By now, we all know the burqini and the over-the-top controversy it continues to attract. But what happens when devout Muslim women want to exercise outside the pool? Of course, most workout wear is unacceptable in mixed company. But not all women who wear the hijab have access to women-only gyms. So what's an observant girl to do? A New York Times Thursday Styles feature investigates.
In the piece, women talk about the strange looks they've gotten while runnning veiled and the uniforms they've devised ("a scarf made of spandex, long-sleeved Under Armour shirts and Adidas or Puma pants") to maintain their modesty while sharing the gym with men. And some interviewees claim it's just difficult to maintain a regimen when they won't be showing off their bodies in public, anyway. "We don't have the external motivation that non-Muslim women have," said Mubarakha Ibrahim, the owner of a women-only fitness center. "There is no little black dress to fit into, no bathing suit. When you pass through a mirror or glass you're not looking to see 'Is my tummy tucked in? Do I look good in these jeans?' You're looking to see if you're covered."
Even within the observant Muslim community, there is some debate on what is and isn't acceptable workout etiquette. "Some women don’t think you should be working out in a co-ed gym," said one interviewee, "but I’m around men all the time in my workplace, when I take my kids to the park, when I walk outside." Particular activities are also contentious. Some Muslims, writes Ellin, "believe that certain yoga chants, for example, are forbidden, as well as certain poses like sun salutations (Muslims are supposed to worship only Allah)."
Meanwhile, in her L.A. Times op-ed column, Meghan Daum reminds us of the larger perils facing ladies whoo don't choose to conform to certain countries' repressive dress codes. She uses the case of Lubna Hussein, the journalist who was arrested in Sudan for wearing pants, to launch yet another attack on Naomi Wolf's vindication of the hijab, which Tracy Clark-Flory recently defended. In her piece, Wolf celebrates the chador -- which allows her to take her mind off her appearance -- as liberating. And, as Daum allows, "Invisibility (or at least plainness) has its good points. Sure, it can be fun to get attention -- sometimes for showing skin, if that's your thing -- but it also can be tremendously liberating to bow out of the whole 'am I hot?' enterprise altogether." She also acknowledges that "skimpy" American clothing makes it tempting to argue that the veil is less repressive than the miniskirt. "But if equating the hijab with patriarchal oppression is reductive and reactionary, romanticizing it is even more so, and the case of Lubna Hussein is a reminder of that," writes Daum. "As Wolf's experience suggests, it's fun to dress up if you're truly dressing up, if the fabric that covers you feels more like a fun costume than a state- enforced shield against arrest or worse.

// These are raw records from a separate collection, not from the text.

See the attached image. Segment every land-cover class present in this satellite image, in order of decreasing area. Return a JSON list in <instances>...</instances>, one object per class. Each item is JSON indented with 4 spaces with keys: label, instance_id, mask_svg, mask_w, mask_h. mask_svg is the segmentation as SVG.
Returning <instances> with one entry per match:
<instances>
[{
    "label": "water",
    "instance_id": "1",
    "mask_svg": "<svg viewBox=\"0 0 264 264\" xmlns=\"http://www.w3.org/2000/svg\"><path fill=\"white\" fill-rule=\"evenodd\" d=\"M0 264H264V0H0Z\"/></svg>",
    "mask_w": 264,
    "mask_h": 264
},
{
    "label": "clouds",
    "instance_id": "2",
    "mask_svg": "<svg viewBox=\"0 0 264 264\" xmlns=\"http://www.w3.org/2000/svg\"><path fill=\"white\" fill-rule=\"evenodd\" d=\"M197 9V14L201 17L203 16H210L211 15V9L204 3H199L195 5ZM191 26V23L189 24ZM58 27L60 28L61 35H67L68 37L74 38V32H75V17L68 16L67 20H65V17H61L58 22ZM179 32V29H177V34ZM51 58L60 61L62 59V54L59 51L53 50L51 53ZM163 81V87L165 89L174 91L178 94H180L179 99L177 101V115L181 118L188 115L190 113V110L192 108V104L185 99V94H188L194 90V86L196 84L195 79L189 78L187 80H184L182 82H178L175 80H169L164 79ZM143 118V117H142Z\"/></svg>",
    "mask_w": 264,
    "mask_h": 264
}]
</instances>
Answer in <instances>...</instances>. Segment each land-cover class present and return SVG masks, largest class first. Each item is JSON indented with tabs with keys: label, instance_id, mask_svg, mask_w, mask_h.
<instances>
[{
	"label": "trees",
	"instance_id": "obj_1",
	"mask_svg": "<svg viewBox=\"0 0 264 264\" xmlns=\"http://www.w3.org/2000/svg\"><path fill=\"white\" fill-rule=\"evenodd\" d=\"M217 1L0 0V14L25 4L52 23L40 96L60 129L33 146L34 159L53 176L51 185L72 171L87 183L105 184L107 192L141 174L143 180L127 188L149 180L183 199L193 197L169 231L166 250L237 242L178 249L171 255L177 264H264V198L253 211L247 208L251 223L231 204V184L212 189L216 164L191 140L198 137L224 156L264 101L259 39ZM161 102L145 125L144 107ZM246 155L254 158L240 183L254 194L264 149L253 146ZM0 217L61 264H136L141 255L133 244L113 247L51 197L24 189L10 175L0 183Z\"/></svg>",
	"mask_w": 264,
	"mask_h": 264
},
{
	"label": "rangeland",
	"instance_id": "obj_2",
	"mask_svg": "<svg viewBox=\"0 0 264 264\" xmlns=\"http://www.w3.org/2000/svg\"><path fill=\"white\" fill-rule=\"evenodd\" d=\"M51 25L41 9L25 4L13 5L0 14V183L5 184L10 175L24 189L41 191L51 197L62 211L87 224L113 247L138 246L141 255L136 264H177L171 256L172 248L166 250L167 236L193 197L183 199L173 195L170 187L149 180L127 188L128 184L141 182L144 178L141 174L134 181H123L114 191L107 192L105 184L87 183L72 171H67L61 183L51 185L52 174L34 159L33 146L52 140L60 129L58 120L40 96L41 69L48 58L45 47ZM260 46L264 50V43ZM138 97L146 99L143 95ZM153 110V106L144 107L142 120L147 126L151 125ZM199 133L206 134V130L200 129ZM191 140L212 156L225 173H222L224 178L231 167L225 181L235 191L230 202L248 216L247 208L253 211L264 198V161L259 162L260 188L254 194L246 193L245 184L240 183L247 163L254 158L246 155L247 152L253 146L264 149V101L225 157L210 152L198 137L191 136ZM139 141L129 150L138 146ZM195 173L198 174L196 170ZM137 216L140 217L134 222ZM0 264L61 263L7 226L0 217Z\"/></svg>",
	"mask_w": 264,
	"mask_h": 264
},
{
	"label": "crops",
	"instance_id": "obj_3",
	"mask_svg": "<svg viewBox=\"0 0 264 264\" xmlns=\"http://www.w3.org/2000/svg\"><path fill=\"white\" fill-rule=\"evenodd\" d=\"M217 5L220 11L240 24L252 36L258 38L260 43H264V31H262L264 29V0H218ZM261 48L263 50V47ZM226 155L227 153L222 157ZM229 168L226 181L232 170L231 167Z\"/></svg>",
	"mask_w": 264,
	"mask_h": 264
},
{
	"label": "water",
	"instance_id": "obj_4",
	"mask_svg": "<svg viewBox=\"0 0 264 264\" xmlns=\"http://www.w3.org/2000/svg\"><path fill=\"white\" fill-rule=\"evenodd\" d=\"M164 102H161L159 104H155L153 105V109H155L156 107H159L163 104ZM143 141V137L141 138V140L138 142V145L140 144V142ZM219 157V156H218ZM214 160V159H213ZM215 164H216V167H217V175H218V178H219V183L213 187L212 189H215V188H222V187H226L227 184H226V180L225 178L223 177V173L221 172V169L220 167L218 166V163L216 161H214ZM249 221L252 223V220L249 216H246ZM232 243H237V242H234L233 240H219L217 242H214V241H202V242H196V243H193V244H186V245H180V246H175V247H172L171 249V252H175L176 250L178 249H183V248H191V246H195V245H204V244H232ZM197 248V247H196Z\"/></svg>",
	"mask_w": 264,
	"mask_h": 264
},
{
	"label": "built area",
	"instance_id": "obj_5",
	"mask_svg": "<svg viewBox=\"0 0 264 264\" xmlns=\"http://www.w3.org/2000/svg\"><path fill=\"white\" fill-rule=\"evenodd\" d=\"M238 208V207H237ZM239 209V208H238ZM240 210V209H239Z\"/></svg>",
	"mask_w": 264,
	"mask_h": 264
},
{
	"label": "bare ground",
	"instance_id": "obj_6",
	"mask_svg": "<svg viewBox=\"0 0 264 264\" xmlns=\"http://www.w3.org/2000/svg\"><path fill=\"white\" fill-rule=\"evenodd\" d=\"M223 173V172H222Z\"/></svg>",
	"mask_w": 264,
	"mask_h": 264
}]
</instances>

Miniskirts may represent their own kind of tyranny, but in this country we have a way of fighting back: We can wear something else."
Daum's is a powerful argument, but in the end, the two writers seem to basically agree. As Clark-Flory notes, for Wolf, the veiling debate also comes down to choice. She quotes Wolf as writing, "I do not mean to dismiss the many women leaders in the Muslim world who regard veiling as a means of controlling women. Choice is everything."
And it may be. But while Ellin's is by far the lighter of the two pieces, for me it is more troubling than Daum's, as it brings to light some of the subtler inequalities involved in veiling. I agree with Wolf, who urges Westerners to "recognise that when a woman in France or Britain chooses a veil, it is not necessarily a sign of her repression" and makes the larger argument that anti-veil vitriol is often nothing more than Islamophobia mapped onto women's bodies. Yet I don't think we can ignore the thousands of small difficulties -- which really may be impediments to leading a life of equal access and opportunity -- facing women who cover themselves (be they Muslim, Orthodox Jewish or fundamentalist Christian), whether they choose it or not.